Tackling neuroblastoma: Development of PNA-based miR-34a mimics
Chapters 1 and 2
Neuroblastoma is the most common extra-cranial paediatric solid tumour, responsible for 15% of childhood cancer deaths. Overexpression of the MYCN proto-oncogene remains the most significant biomarker of the disease, and it is found amplified in ~25% of neuroblastoma tumours. Because of its correlation with aggressive tumour progression, and poor outcome, MYCN is an ideal therapeutic target in neuroblastoma. It has recently been demonstrated that miR-34a directly targets the MYCN 3’UTR, resulting in inhibition of the MYCN protein. By silencing MYCN expression, it exerts a massive inhibition on cell proliferation and is considered a strong tumour suppressor. Peptide Nucleic Acids (PNA) have been identified as suitable analogues to develop miRNA-34a mimics, with enhanced properties such as stability and resistance to endonucleases and proteases.

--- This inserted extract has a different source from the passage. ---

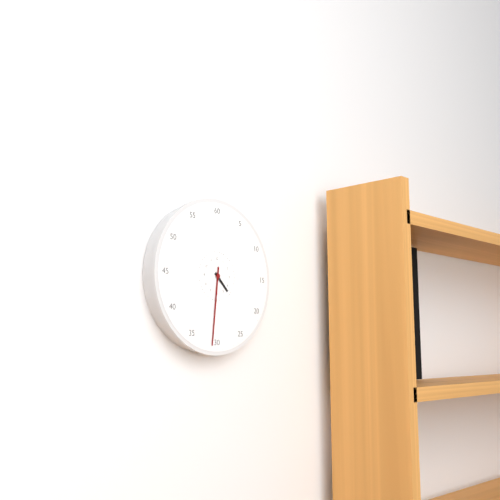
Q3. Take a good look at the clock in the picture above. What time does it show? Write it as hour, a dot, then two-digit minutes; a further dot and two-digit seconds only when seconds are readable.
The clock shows 4.31
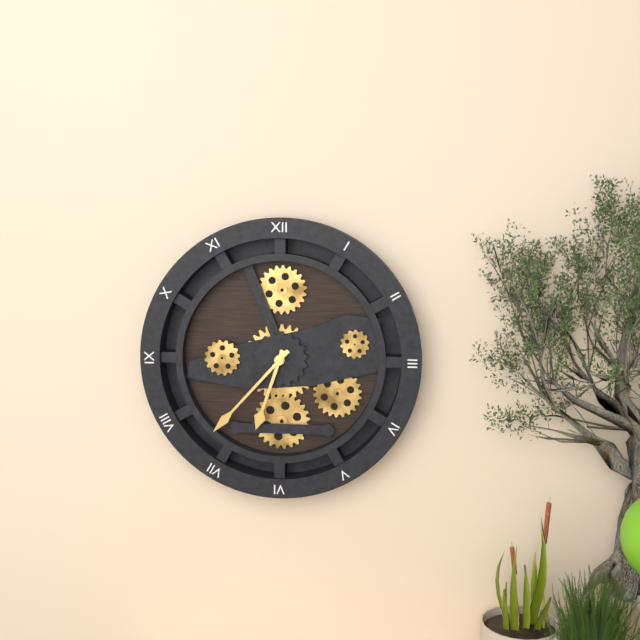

Considering the higher affinity and binding stability of PNAs towards target mRNAs, the aim of this project was the identification of the minimum portion of miR-34a sequence that can be synthesized as a PNA and used to successfully inhibit MYCN. PNA constructs of different lengths have been designed, including (a) a seed sequence and/or 3’-supplementary binding site, recognising 3’UTR region of MYCN mRNA, (b) two peptide carriers, able to improve the internalization of the construct, (c) a linker, and (d) a fluorescent tag. The PNA-based miRNAs, described herein, were prepared by microwave assisted solid phase synthesis; their cellular uptake and biological activity were tested in vitro on Neuroblastoma cell lines. The best peptide carrier identified includes a tri-lysine fragment, on the C-term, and a lysine-cysteine fragment, on the N-term. The longest sequence, including 22 nucleobases, was internalized, with a greater efficiency into the cell, and it exerted the highest suppression of neuroblastoma cell growth.
Peptide Nucleic Acids (PNA) are synthetic nucleic acid analogues, with wide biomedical application. However, despite their ability to recognise and hybridise DNA/RNA targets, these oligomers suffer from: 1) low water solubility, 2) poor cell permeability, and 3) ambiguity in nucleic acids recognition (parallel/antiparallel). Hence, the design of novel PNA building blocks, for the preparation of second-generation polymers, with enhanced properties, is still a challenge. The introduction of one chiral monomer into a PNA chain has been shown to induce right- or left-handed helicity to the strand, hence improving the binding affinity towards the target, as well as selective parallel/antiparallel binding. A plethora of chiral monomers have been reported over the last two decades, bearing different functionalities on the backbone, in an -α, -β or -γ position to the carboxyl group. In this work, we propose a novel chiral PNA monomer, in which the central nitrogen is replaced by a chiral carbon. The presence of inherent chirality is expected to impact on the ability, if the new polymers selectively recognise their RNA or DNA targets. It should be noted that the handedness induced by the R or S enantiomer to the PNA helix is not accurately predictable. For this reason, we have planned a synthetic layout and developed a route, to afford both R and S enantiomers for PNA synthesis. The synthesis started from commercially available cyclopentenone and malonate and provides, in 13 steps, the required carbon framework.